Dilma quer conversar com o papa sobre combate à pobreza e à fome

O encontro de Dilma com o papa está previsto para amanhã (19), após a missa que marca o começo do pontificado de Francisco.
Renata Giraldi
Enviada Especial da Agência Brasil/EBC
Presidenta Dilma se encontra, em Roma, com o diretor-geral da FAO, José Graziano. (Foto: Roberto Stuckert Filho/PR)

A presidenta Dilma Rousseff disse hoje (18) que pretende conversar com o papa Francisco sobre o combate à pobreza e à fome no mundo. O encontro de Dilma com o papa está previsto para amanhã (19), após a missa que marca o começo do pontificado de Francisco.

Para ela, o papa tem papel relevante nos esforços para melhorar a qualidade de vida no mundo. “Acho que [Francisco] é um papa preocupado com a questão dos pobres no mundo.

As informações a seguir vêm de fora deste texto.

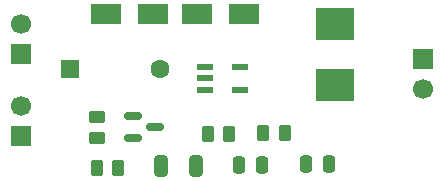
<source format=gts>
%TF.GenerationSoftware,KiCad,Pcbnew,9.0.1*%
%TF.CreationDate,2025-08-14T16:00:01+05:30*%
%TF.ProjectId,TinySolarSupply,54696e79-536f-46c6-9172-537570706c79,rev?*%
%TF.SameCoordinates,Original*%
%TF.FileFunction,Soldermask,Top*%
%TF.FilePolarity,Negative*%
%FSLAX46Y46*%
G04 Gerber Fmt 4.6, Leading zero omitted, Abs format (unit mm)*
G04 Created by KiCad (PCBNEW 9.0.1) date 2025-08-14 16:00:01*
%MOMM*%
%LPD*%
G01*
G04 APERTURE LIST*
G04 Aperture macros list*
%AMRoundRect*
0 Rectangle with rounded corners*
0 $1 Rounding radius*
0 $2 $3 $4 $5 $6 $7 $8 $9 X,Y pos of 4 corners*
0 Add a 4 corners polygon primitive as box body*
4,1,4,$2,$3,$4,$5,$6,$7,$8,$9,$2,$3,0*
0 Add four circle primitives for the rounded corners*
1,1,$1+$1,$2,$3*
1,1,$1+$1,$4,$5*
1,1,$1+$1,$6,$7*
1,1,$1+$1,$8,$9*
0 Add four rect primitives between the rounded corners*
20,1,$1+$1,$2,$3,$4,$5,0*
20,1,$1+$1,$4,$5,$6,$7,0*
20,1,$1+$1,$6,$7,$8,$9,0*
20,1,$1+$1,$8,$9,$2,$3,0*%
G04 Aperture macros list end*
%ADD10RoundRect,0.250000X-0.450000X0.262500X-0.450000X-0.262500X0.450000X-0.262500X0.450000X0.262500X0*%
%ADD11R,2.500000X1.700000*%
%ADD12R,1.700000X1.700000*%
%ADD13C,1.700000*%
%ADD14R,1.384300X0.558800*%
%ADD15RoundRect,0.250000X-0.262500X-0.450000X0.262500X-0.450000X0.262500X0.450000X-0.262500X0.450000X0*%
%ADD16RoundRect,0.250000X-0.250000X-0.475000X0.250000X-0.475000X0.250000X0.475000X-0.250000X0.475000X0*%
%ADD17R,3.302000X2.667000*%
%ADD18RoundRect,0.250000X-0.550000X-0.550000X0.550000X-0.550000X0.550000X0.550000X-0.550000X0.550000X0*%
%ADD19C,1.600000*%
%ADD20RoundRect,0.250000X0.325000X0.650000X-0.325000X0.650000X-0.325000X-0.650000X0.325000X-0.650000X0*%
%ADD21RoundRect,0.150000X-0.587500X-0.150000X0.587500X-0.150000X0.587500X0.150000X-0.587500X0.150000X0*%
G04 APERTURE END LIST*
D10*
%TO.C,R3*%
X107975400Y-111076100D03*
X107975400Y-112901100D03*
%TD*%
D11*
%TO.C,D1*%
X116414800Y-102374900D03*
X120414800Y-102374900D03*
%TD*%
D12*
%TO.C,J2*%
X101489200Y-112704800D03*
D13*
X101489200Y-110164800D03*
%TD*%
D14*
%TO.C,U1*%
X117100350Y-106898399D03*
X117100350Y-107848400D03*
X117100350Y-108798401D03*
X120034050Y-108798401D03*
X120034050Y-106898399D03*
%TD*%
D12*
%TO.C,J1*%
X135543600Y-106167000D03*
D13*
X135543600Y-108707000D03*
%TD*%
D15*
%TO.C,R4*%
X107951900Y-115439800D03*
X109776900Y-115439800D03*
%TD*%
D11*
%TO.C,D2*%
X108684400Y-102374900D03*
X112684400Y-102374900D03*
%TD*%
D16*
%TO.C,C3*%
X120004800Y-115214400D03*
X121904800Y-115214400D03*
%TD*%
D15*
%TO.C,R2*%
X117349900Y-112522000D03*
X119174900Y-112522000D03*
%TD*%
D17*
%TO.C,L1*%
X128143000Y-103251000D03*
X128143000Y-108381800D03*
%TD*%
D12*
%TO.C,J4*%
X101514600Y-105745200D03*
D13*
X101514600Y-103205200D03*
%TD*%
D18*
%TO.C,J3*%
X105706500Y-107022700D03*
D19*
X113326500Y-107022700D03*
%TD*%
D15*
%TO.C,R1*%
X122048900Y-112496600D03*
X123873900Y-112496600D03*
%TD*%
D16*
%TO.C,C1*%
X125694400Y-115112800D03*
X127594400Y-115112800D03*
%TD*%
D20*
%TO.C,C2*%
X116308400Y-115265200D03*
X113358400Y-115265200D03*
%TD*%
D21*
%TO.C,Q1*%
X111025700Y-110999100D03*
X111025700Y-112899100D03*
X112900700Y-111949100D03*
%TD*%
M02*

</source>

O papa tem um papel especial, e eu acho que ele cumpre, vamos dizer assim, os princípios básicos que inspiraram o cristianismo e que inspiraram Cristo.”

Dilma encontrou-se hoje em Roma com o diretor-geral da Organização das Nações Unidas para a Agricultura e a Alimentação (FAO), o brasileiro José Graziano. “[A FAO] é uma organização multilateral em que o Brasil tem todo interesse, e mais, uma identificação”, disse ela. que considera essencial discutir o combate à fome no mundo. “Eu acredito que tratar a questão da fome no mundo é algo fundamental, porque enseja, de fato, uma perspectiva de cooperação internacional baseada em princípios de paz, de humanitarismo.”

Dilma destacou que os esforços do Brasil no combate à fome e na melhora da qualidade de vida são eficientes. “O Brasil tem uma tecnologia social, assim como tem tecnologias que desenvolvem produtos, além de grande capacidade para elevar o nível de vida das pessoas.”

Ela ressaltou que o sistema brasileiro é baseado na garantia de renda mínima para as famílias, que não têm como sobreviver à “tragédia que é a fome”. O método brasileiro “elimina o uso político” na relação entre os que dependem de ajuda e os que se oferecem para prestar assistência, destacou.

Dilma explicou que, no caso do Brasil, é o Estado que garante o apoio ao cidadão. “[A renda fica sob responsabilidade das] mulheres, porque a mulher tem um papel essencial na família. A mulher é uma provedora para os filhos”, disse a presidenta.